Psychological disorders, including depression, are common in adults with asthma. Although depression is treatable, its impact on longitudinal asthma outcomes is not clear.
To elucidate the impact of depressive symptoms on patient-centered outcomes and emergency health care use in adults with asthma.
We conducted a prospective cohort study of 743 adults with asthma who were recruited after hospitalization for asthma. Depressive symptoms were defined as having a score of 16 or more on the Center for Epidemiologic Studies Depression Scale. We examined the impact of depressive symptoms on patient-centered outcomes (validated severity-of-asthma score, Marks Asthma Quality of Life Questionnaire, and 12-Item Short-Form Health Survey physical component summary score) and on future emergency health care use for asthma ascertained from computerized databases.

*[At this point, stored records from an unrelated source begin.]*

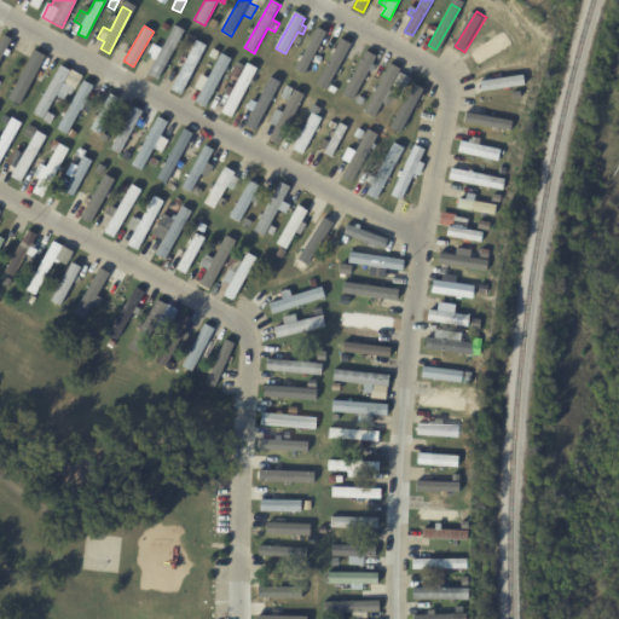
[(184,30),(158,79),(149,74),(157,61),(149,56),(154,45),(162,50),(175,25),(184,30)]
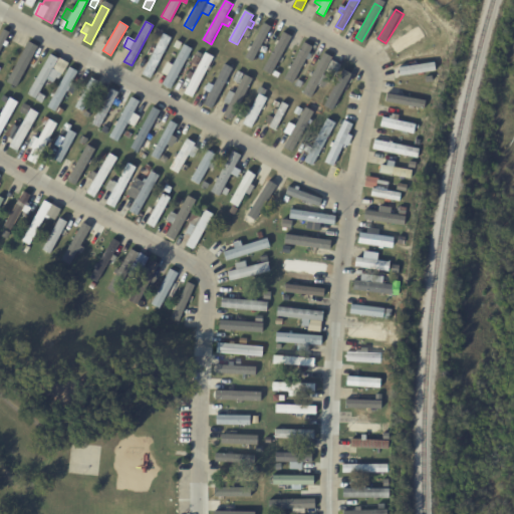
[(272,26),(254,59),(247,56),(265,22),(272,26)]
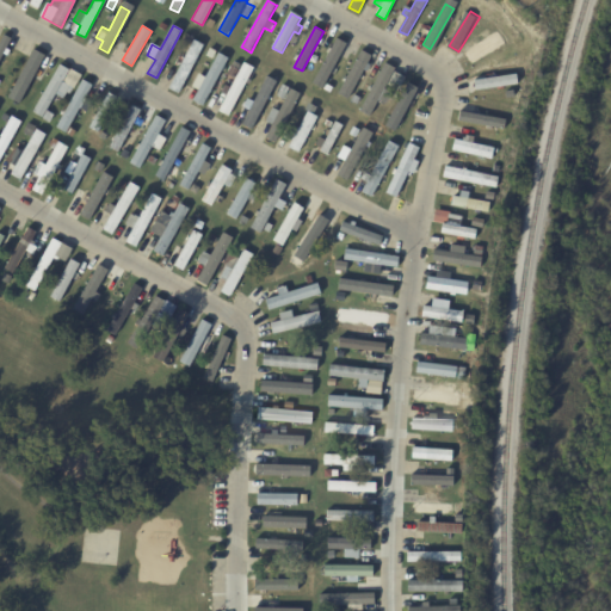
[(446,36),(452,28),(456,30),(450,38),(446,36)]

The prevalence of depressive symptoms was 18% (95% confidence interval [CI], 15%-21%) among adults with asthma. Depressive symptoms were associated with greater severity-of-asthma scores after controlling for age, sex, race/ ethnicity, educational attainment, and cigarette smoking (mean score increment, 2.6 points; 95% CI, 1.8-3.4 points). Furthermore, depressive symptoms were associated with poorer asthma-specific quality of life (mean score increment, 19.9 points; 95% CI, 17.7-22.1 points) and poorer physical health status (mean score decrement, 3.7 points; 95% CI, 1.5-5.8 points). Depressive symptoms were associated with a greater longitudinal risk of hospitalization for asthma (hazard ratio, 1.34; 95% CI, 0.98-1.84). After controlling for differences in preventive care for asthma, the relationship was stronger (hazard ratio, 1.45; 95% CI, 1.05-2.0).
Depressive symptoms are common in adults with asthma and are associated with poorer health outcomes, including greater asthma severity and risk of hospitalization for asthma.